• [DATA UNDER STUDY]:

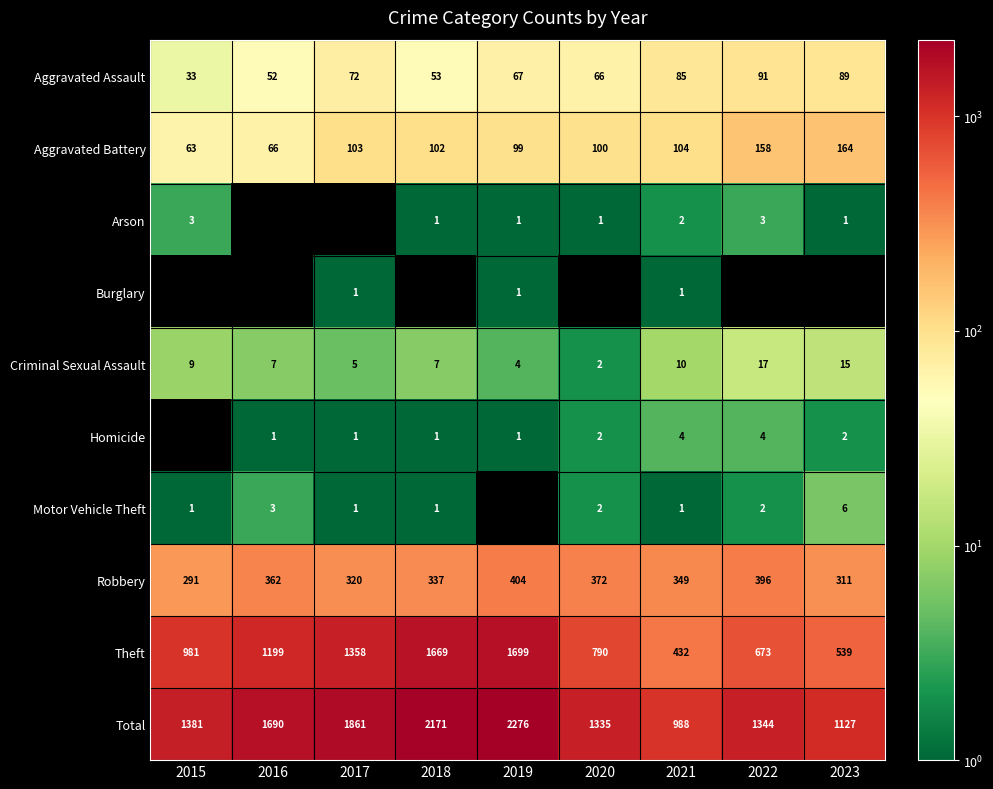

At how many categories does at least one series exceed 706?

9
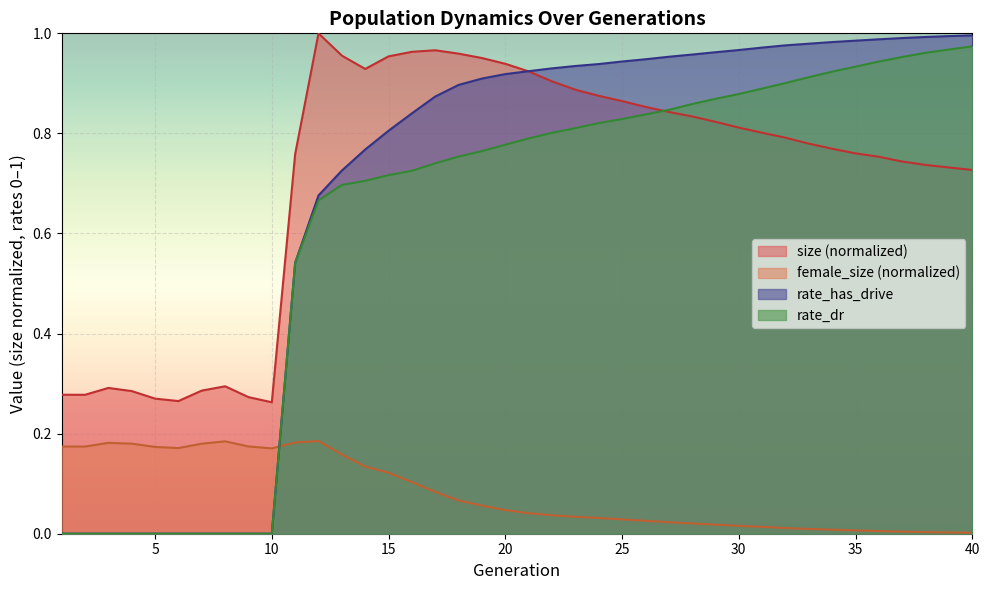

What is the difference between the maximum and second lowest values in the rate_has_drive series?

1.0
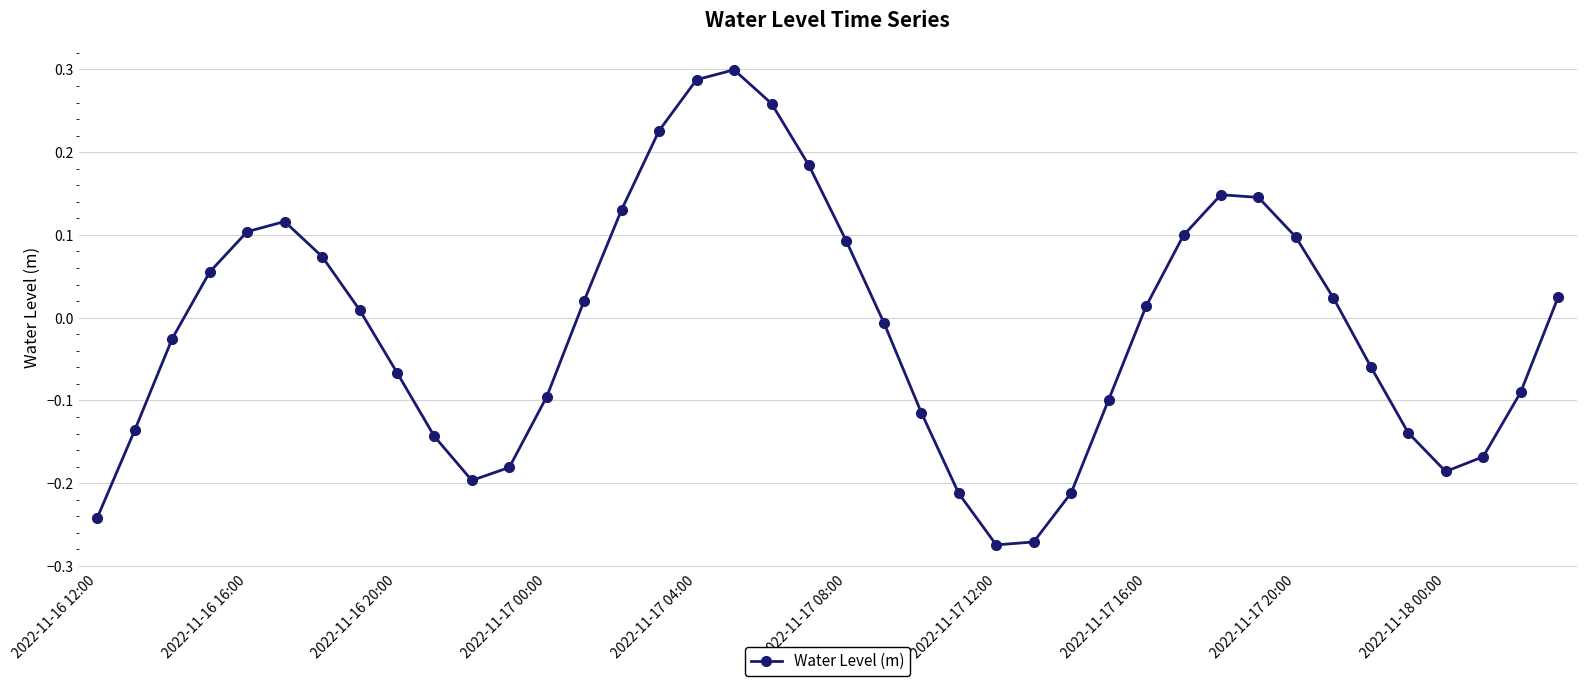

What is the difference between the second highest and minimum values?

0.6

• [TO-DO ITEM]:
Render all the items above as a JSON list of strings, one string per line, with blank lines dropped. Leave out the pictures.

• [REPLY]:
[
  "At how many categories does at least one series exceed 706?",
  "9",
  "What is the difference between the maximum and second lowest values in the rate_has_drive series?",
  "1.0",
  "What is the difference between the second highest and minimum values?",
  "0.6"
]